Les patients enquêtent sur internet
Que ce soit pour effectuer des recherches d’informations ou se renseigner sur la notoriété d’un médecin, le Web offre aux patients tous les outils nécessaires pour enquêter. Mais il est en revanche un peu plus difficile de donner son avis ou d’émettre un jugement de valeur. En effet, si les sites de notation pour les restaurants ou les hôtels type TripAdvisor ne semblent pas poser de problème, l’évaluation des médecins sur le Web est moins courante, même s’il existe des sites prévus à cet effet tels que Doctorolia.fr ou notetondoc.com. Le CNOM se montre d’ailleurs intransigeant sur la question. « Nous condamnons tout commentaire fondé sur un procédé de notation. Il est également interdit de payer pour optimiser son référencement sur les moteurs de recherche », prévient Jacques. Cependant, il serait étonnant, avec l’évolution fulgurante du participatif sur le web, que cette hostilité dure longtemps. D’autant plus que le bouche-à-oreille fonctionne aussi sur la Toile. Et, même si des plateformes d’échange telles que Facebook ou Doctissimo suppriment les noms des médecins publiés dans les espaces publics, les internautes l’ont compris et s’envoient des messages privés.

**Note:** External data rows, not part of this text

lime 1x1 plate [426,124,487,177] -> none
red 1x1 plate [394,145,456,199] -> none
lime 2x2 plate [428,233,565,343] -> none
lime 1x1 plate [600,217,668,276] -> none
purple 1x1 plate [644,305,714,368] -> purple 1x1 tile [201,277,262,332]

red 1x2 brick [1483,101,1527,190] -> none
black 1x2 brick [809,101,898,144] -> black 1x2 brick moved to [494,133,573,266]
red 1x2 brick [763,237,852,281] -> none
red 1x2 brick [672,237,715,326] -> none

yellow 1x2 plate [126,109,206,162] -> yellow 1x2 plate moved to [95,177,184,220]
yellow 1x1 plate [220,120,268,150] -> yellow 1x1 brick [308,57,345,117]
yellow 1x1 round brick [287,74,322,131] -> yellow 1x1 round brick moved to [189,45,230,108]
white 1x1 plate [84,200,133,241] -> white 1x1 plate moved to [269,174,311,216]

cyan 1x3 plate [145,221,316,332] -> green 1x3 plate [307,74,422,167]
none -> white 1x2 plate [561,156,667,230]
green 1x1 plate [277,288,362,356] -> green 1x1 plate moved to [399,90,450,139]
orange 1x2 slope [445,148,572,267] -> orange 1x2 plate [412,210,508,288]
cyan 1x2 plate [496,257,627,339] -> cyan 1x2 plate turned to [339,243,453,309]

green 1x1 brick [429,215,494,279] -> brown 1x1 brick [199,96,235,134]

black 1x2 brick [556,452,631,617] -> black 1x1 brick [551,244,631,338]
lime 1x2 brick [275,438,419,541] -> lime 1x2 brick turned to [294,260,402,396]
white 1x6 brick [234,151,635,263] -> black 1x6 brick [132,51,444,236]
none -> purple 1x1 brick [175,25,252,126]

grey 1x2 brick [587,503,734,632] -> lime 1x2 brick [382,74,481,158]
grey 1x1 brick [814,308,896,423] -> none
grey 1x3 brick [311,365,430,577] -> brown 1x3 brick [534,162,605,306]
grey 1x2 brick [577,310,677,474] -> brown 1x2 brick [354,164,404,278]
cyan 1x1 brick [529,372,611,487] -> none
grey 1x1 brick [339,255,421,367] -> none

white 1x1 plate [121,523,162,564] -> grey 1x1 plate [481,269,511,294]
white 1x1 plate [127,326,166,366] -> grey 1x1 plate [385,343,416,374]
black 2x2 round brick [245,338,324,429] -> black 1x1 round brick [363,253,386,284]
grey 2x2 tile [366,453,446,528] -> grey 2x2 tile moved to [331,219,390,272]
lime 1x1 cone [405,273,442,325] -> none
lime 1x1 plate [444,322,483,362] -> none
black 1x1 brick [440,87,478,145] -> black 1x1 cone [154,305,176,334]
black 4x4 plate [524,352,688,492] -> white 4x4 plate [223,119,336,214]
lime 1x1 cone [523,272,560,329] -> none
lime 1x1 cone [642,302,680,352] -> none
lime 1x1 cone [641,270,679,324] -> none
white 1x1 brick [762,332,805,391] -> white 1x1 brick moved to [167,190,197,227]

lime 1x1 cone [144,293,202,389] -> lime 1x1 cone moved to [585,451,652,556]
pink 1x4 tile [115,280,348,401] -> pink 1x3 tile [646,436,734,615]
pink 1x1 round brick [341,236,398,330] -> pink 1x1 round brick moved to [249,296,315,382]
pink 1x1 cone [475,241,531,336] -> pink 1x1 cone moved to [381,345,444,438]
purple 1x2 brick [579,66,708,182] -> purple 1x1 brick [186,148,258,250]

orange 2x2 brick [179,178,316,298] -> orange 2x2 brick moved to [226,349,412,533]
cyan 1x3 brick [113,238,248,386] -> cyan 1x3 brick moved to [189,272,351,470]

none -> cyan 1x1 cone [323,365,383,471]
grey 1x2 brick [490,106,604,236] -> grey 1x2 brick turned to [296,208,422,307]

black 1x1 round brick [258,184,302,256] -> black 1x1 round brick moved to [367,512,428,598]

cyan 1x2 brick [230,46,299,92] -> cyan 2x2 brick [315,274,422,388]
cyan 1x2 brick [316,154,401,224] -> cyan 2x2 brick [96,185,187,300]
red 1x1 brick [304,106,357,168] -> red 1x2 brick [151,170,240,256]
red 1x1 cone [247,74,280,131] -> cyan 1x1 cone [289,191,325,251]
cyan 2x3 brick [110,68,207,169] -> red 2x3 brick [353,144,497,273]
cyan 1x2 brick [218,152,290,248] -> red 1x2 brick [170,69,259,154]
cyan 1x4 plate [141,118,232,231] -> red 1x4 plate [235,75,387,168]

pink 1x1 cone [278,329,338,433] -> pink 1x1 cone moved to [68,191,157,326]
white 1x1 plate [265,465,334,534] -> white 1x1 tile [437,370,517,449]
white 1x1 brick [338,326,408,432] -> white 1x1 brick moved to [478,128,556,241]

Les forums médicaux : l’incontournable
Néanmoins, il est possible de donner son avis autrement que par des sites de notation. Sur les forums de discussion par exemple. Allodocteurs.fr, Atoute.org, Doctissimo… ces plateformes représentent aujourd’hui un incontournable de la relation médecin-malade, et la e-réputation médicale n’échappe pas à ces échanges. À première vue, cette dimension peut inquiéter et donner une impression d’une perte de contrôle sur son image. Mais ces discussions sont encadrées. Dans les bureaux de Doctissimo, par exemple, les modérateurs des forums s’assurent que les messages publiés chaque jour sur la plateforme par les « doctinautes » sont conformes à la charte éthique du site, similaire à celle du CNOM : informations bienveillantes, pas de publicité et pas de consultation en ligne. Jesus Cardenas Tovar, directeur médical de Doctissimo, insiste particulièrement sur ce dernier point : « Les forums sont une plateforme d’information, d’échange et d’entraide entre patients. Nous encourageons bien sûr les médecins à amorcer le dialogue avec eux, mais à aucun moment cela ne doit devenir une consultation. Il est par exemple interdit de recommander un traitement ».

L’indélébile trace du web
Au vu des règles qui régissent la e-réputation, il est donc possible, sinon recommandé, d’investir la sphère Web et de signer ses posts sous son identité médicale. Mais il faut savoir respecter une forme de communication professionnelle sans écart. Car s’il est possible de supprimer ce que l’on poste la plupart du temps, le référencement sur les moteurs de recherche laisse des traces que le Web garde en mémoire très longtemps, ce qui rend tout démenti difficile à effectuer. C’est pourquoi de nombreuses sociétés se sont lancées dans le « nettoyage 2.0 ». L’agence Reputation Squad met par exemple un point d’honneur à surveiller et gérer l’image de ses clients sur la Toile : des entreprises, des marques… et de plus en plus de médecins. « Nous leur donnons des conseils pour bien gérer leur page web, leur apprenons à ne pas paniquer au premier commentaire négatif d’un patient et leur expliquons comment gérer les crises éventuelles », explique Fabrice Ivara, cofondateur. Un service qui peut donc se révéler utile pour échapper dans certains cas aux fameux bad buzz. Mais aussi pour se faire connaître.